Hello Brad! VarDict memory usage basically depends on the region size and bam coverage of the region, but not on the number of regions. VarDict keeps in memory all variations contributed by reads in particular region. When a region is processed, VarDict outputs all variations and the memory can be freed. In the given test data there are regions with size of 1 mln bp, which demands quite a lot of memory, since VarDict stores all variations in memory untill the region processing is completed. As an experiment, we have splitted the 1 mln region into 1 thousand chunks; we see that VarDict consumes a moderate amount of memory and outputs the same results on given data (except the region information).
Memory usage of huge regions:
Splitted into small ones:
Following small awk program can help to split huge regions till given MAX_REG_SIZE.
#splitter.awk
BEGIN {
MAX_REG_SIZE = 10000
}
{
if ($3 - $2 < MAX_REG_SIZE) {
printf("%d\t%d\t%d\n", $1, $2, $3)
} else {
a = $2
b = $2 + MAX_REG_SIZE
printf("%d\t%d\t%d\n", $1, a, b)
while (b < $3) {
a = a + MAX_REG_SIZE
b = b + MAX_REG_SIZE
if (b > $3) {
b = $3
}
printf("%d\t%d\t%d\n", $1, a, b)
}
}
}
END{}
Usage:
awk -f splitter.awk with_huge_regions.bed > splitted_regions.bed
Nikolai; Brilliant analysis, thanks for looking at this in depth. That does give us a pretty clear path to having better memory usage. Is it possible to have VarDict recognize when it can free memory in larger regions and do this automatically? The only issue with chunking up the BED files further is that we risk breaking through an Indel, which I'm worried could result in either losing the indel or reporting it twice. If VarDict could recognize when it comes to a region without any variants and could report and clear memory then, that would avoid this potential edge case. I'm not sure how do-able that is code wise so feel free to tell me it won't work. I'm just brainstorming on more general solutions to improve VarDict usability.

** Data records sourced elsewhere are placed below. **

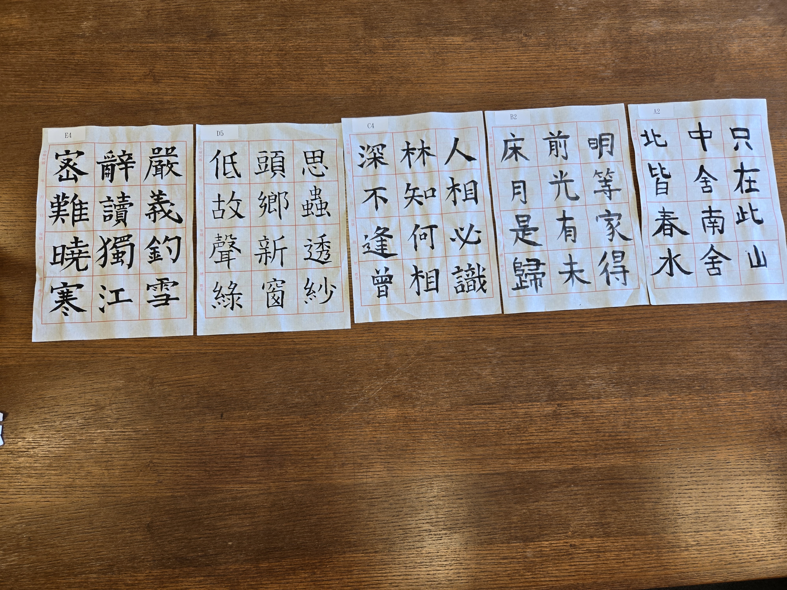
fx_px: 523
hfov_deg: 73.9
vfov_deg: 58.9
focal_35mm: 23
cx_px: 394
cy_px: 295
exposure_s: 1/120
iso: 64
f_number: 1.8
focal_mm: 5.4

@chapmanb I spoke to @zhongwulai, and in this case it seems we could have overlapping regions (to avoid missing indels) in the initial call to VarDict(Java). For the regions of a single call to VarDict, var2vcf_valid.pl
will emit only one copy of the variant.
That said, when using the -A
option will print out the duplicates. Probably unwanted behaviour but a separate issue. EDIT: Zhongwu will push a fix for this shortly
The short term fix could be just using short overlapping regions in the bed file combined with the fix Zhongwu just pushed https://github.com/AstraZeneca-NGS/VarDict/commit/71223e2e7808d11020facf2cc4deb9e346442593
Nikolai, Miika and Zhongwu; Thanks again for all this analysis and the VarDict fixes. I pushed a version of bcbio that uses smaller chunk sizes to reduce memory from ~5Gb/max to ~1Gb/max based on Nikolai's investigation above. Happy to have better overall memory usage in place, thank you again.
Zaal, Zhongwu and all; We're seeing some cases where VarDict has higher than expected memory usage on relatively small regions. Here is a self contained example over a 1.5Mb region where VarDict memory usage spikes at ~6Gb:
We've been seeing issues where these type of memory spikes cause schedulers to kill jobs, requiring allocating large amounts of memory (~10Gb+/core) to VarDict jobs. Allocating this much memory runs less VarDict jobs per machine to work around the issue, but is sub-optimal since it reduces the total number of jobs run concurrently.
Do you have any insight into why memory usage gets so high over this region? Are there any tweaks we can do to VarDict, or region selection, to avoid this? Thanks for any thoughts or directions to pursue.